A Perturbation problem for U(n) Let G be a finite subgroup of U(n), the unitary group acts on $\mathbb{C}^n$. If there is a unit vector $x$ in $\mathbb{C}^n$ such that g(x) is almost orthogonal to x, for all $g\in G$ except the identity, can we perturb x so that g(x) is exactly orthogonal to x, for all $g\in G$ except the identity? More precisely, can we find a very small number $\epsilon>0$, so that if there exist a unit vector $x$ and the inner product $|(g(x),x))|<\epsilon$ for all $g\in G$ \ {1}, then we can find another unit vector $y$, such that $(g(y),y)=0$ for all $g\in G$ \ {1}? Is it possible to further require that $||x-y||$ be small too? 
 A: 2nd UPDATE:
Forget the old solutions.
Let's assume that the representation does not contain the trivial representation, then $\sum_{g\in G}gx=0$ for every $x$.
Therefore, for a norm one vector $x$,
$$
1=|(x,x)|=|\sum_{g\ne 1}(gx,x)|\le\sum_{g\ne 1}|(gx,x)|
$$
So it will never occur, that $|(gx,x)|<\frac1{|G|-1}$ for every $g$.
A: I'm in a hurry but I think that your question can be deduced as a consequence of the fact that every compact groups has the property (T) of Kazhdan. In particular finite groups have them. Therefore, your question holds in a much more general context. Does it make sense?
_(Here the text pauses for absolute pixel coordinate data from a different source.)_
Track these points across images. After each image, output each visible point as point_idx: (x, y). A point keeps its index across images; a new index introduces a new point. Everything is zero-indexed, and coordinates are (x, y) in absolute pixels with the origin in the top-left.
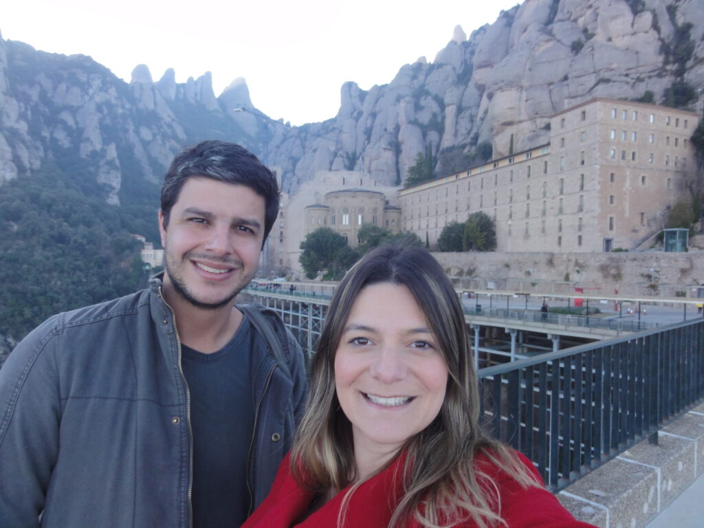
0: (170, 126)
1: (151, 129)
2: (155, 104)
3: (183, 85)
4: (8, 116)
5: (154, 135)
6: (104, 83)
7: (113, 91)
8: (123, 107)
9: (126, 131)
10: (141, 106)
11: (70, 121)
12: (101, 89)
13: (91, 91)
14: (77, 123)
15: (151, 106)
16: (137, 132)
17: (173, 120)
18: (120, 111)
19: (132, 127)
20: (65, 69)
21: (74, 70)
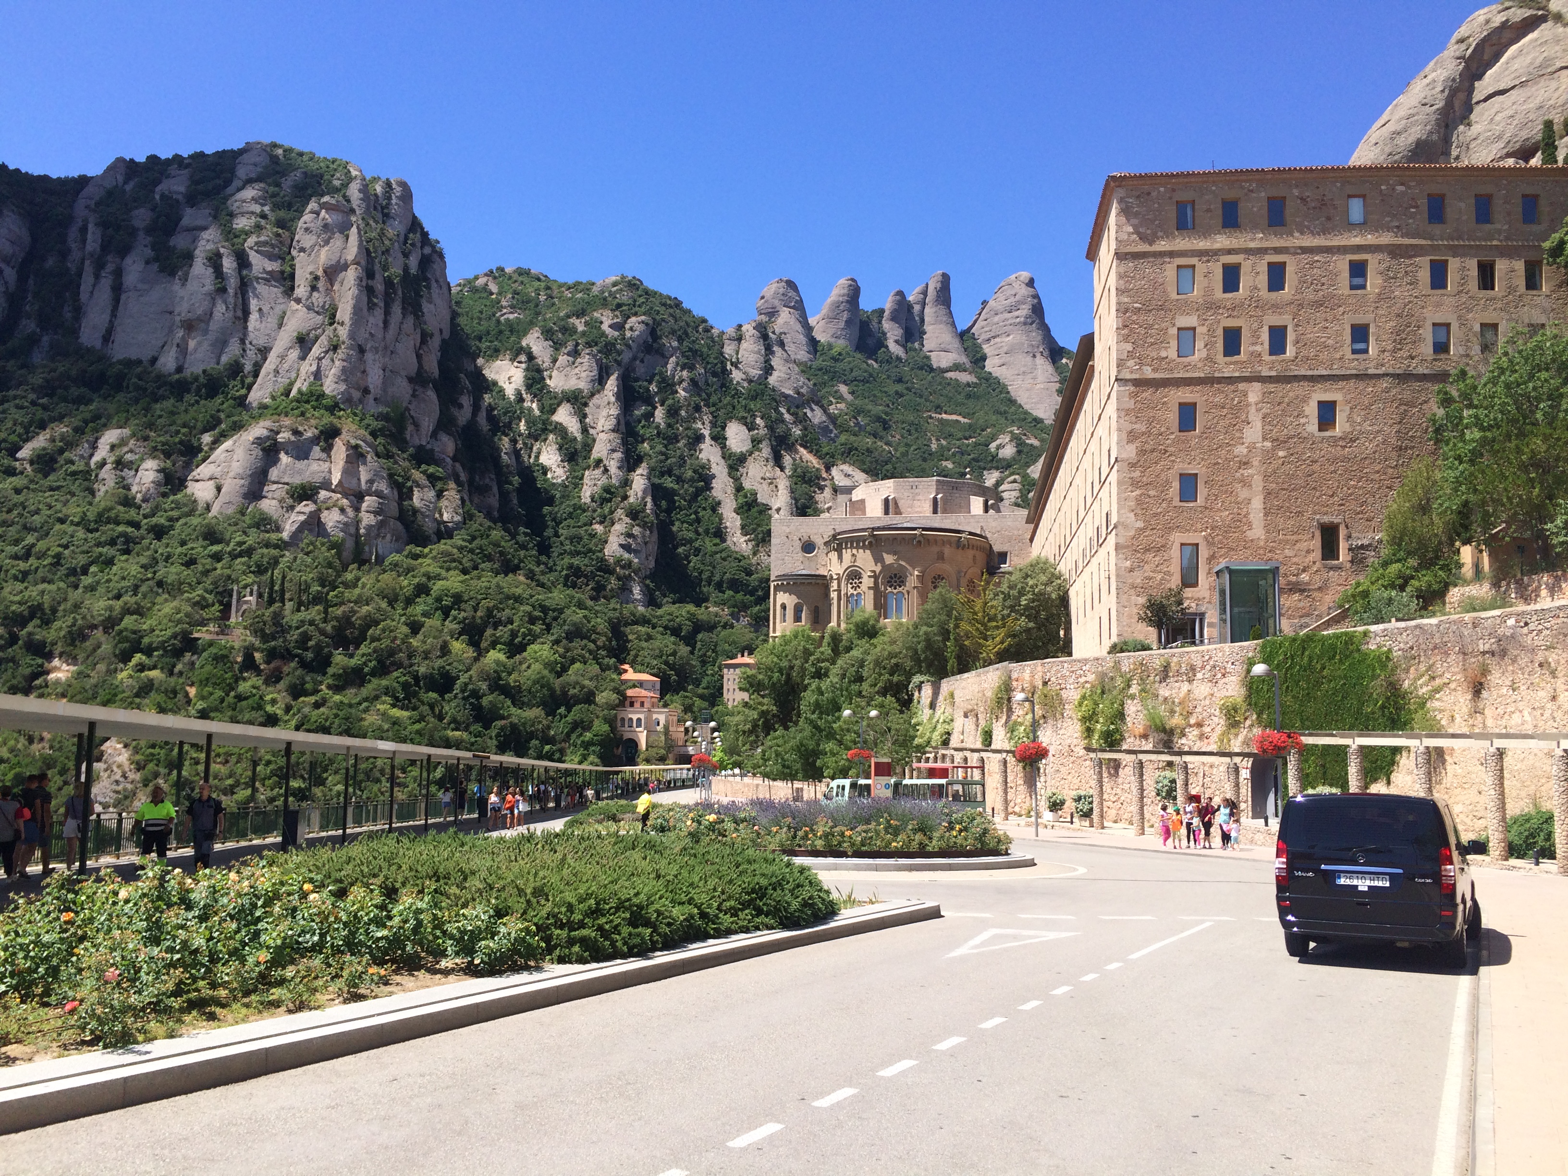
1: (751, 427)
2: (768, 368)
4: (417, 425)
5: (755, 442)
6: (655, 333)
7: (673, 350)
9: (696, 437)
10: (736, 375)
11: (572, 425)
12: (647, 349)
13: (626, 354)
14: (585, 430)
15: (760, 374)
18: (688, 392)
19: (708, 425)
20: (580, 314)
21: (596, 314)
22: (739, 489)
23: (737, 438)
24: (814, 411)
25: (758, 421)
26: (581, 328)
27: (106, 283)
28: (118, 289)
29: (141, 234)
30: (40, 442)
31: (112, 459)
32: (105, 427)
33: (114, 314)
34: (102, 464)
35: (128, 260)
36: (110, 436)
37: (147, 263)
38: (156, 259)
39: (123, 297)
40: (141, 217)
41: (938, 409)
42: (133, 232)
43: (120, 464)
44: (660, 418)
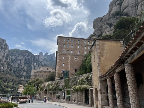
0: (41, 63)
1: (36, 63)
2: (39, 59)
3: (49, 55)
5: (37, 65)
6: (29, 55)
7: (30, 56)
8: (31, 59)
9: (31, 64)
10: (36, 59)
12: (28, 56)
13: (26, 57)
14: (20, 63)
15: (38, 59)
16: (33, 64)
17: (42, 61)
18: (31, 60)
21: (23, 53)
23: (35, 64)
24: (42, 62)
44: (28, 62)
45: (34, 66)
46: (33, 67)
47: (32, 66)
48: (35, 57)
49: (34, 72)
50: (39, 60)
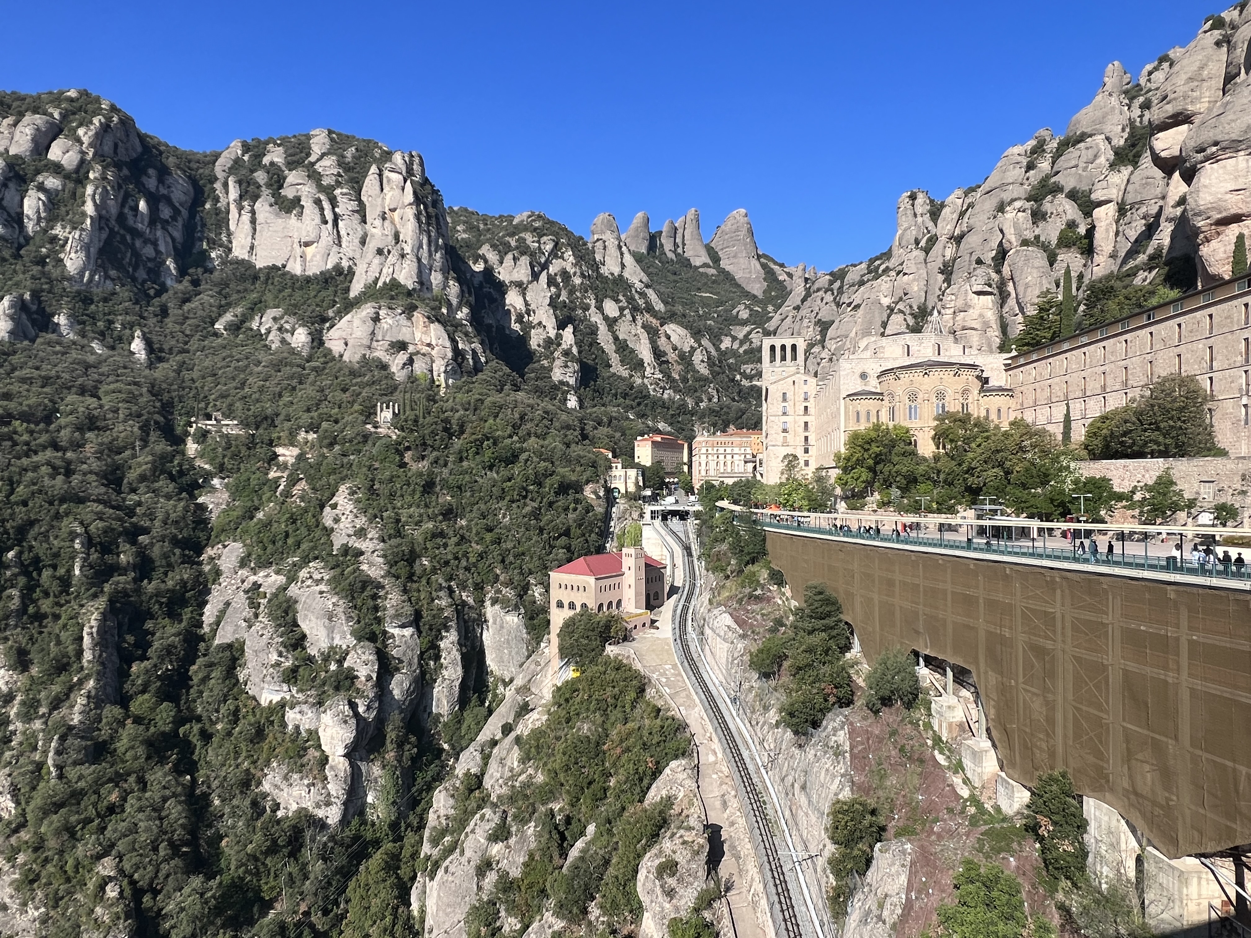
0: (643, 295)
1: (617, 301)
2: (623, 266)
5: (621, 309)
6: (560, 246)
9: (586, 308)
10: (604, 271)
12: (554, 255)
15: (616, 271)
17: (646, 285)
18: (578, 281)
19: (594, 302)
20: (512, 235)
21: (523, 235)
22: (616, 338)
23: (611, 308)
24: (651, 293)
25: (621, 297)
26: (513, 243)
27: (246, 217)
28: (253, 221)
29: (263, 189)
30: (228, 317)
31: (276, 327)
32: (267, 307)
33: (253, 238)
34: (269, 331)
35: (257, 205)
36: (271, 313)
37: (271, 205)
38: (276, 204)
39: (258, 228)
40: (261, 177)
41: (699, 289)
42: (259, 187)
43: (280, 329)
44: (564, 297)
45: (606, 318)
46: (603, 328)
47: (595, 318)
48: (598, 257)
49: (858, 372)
50: (626, 275)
A: If gx is a bounded distance away from x (which in particular occurs when gx is nearly orthogonal to x), then g is a bounded distance away from the identity.  Since U(n) is compact, this and the pigeonhole principle forces the group G to have bounded cardinality; in particular, the set of all such groups is compact (if one chooses closed conditions for properties such as "bounded distance away from origin") in the Hausdorff distance topology, as the limit of a sequence of finite groups with bounded cardinality in the Hausdorff metric is again a finite group with bounded cardinality.  For any single group, the claim is true for some epsilon by continuity (and the compactness of the unit sphere), so the claim is true in general by compactness of the space of groups.
With a bit more effort one can extract an explicit value of epsilon by making the compactness arguments quantitative, though the bounds are likely to be somewhat poor.
(More generally, for studying finite subgroups of compact linear groups, a useful fact to know here is Jordan's lemma, which says that one can always find a bounded index subgroup of such a group which is abelian (the bound can depend on the ambient dimension of the linear group).  Here, of course, much more is true, because we are able to exclude group elements from getting too close to the origin, but Jordan's lemma is useful in situations in which we do not have this luxury.)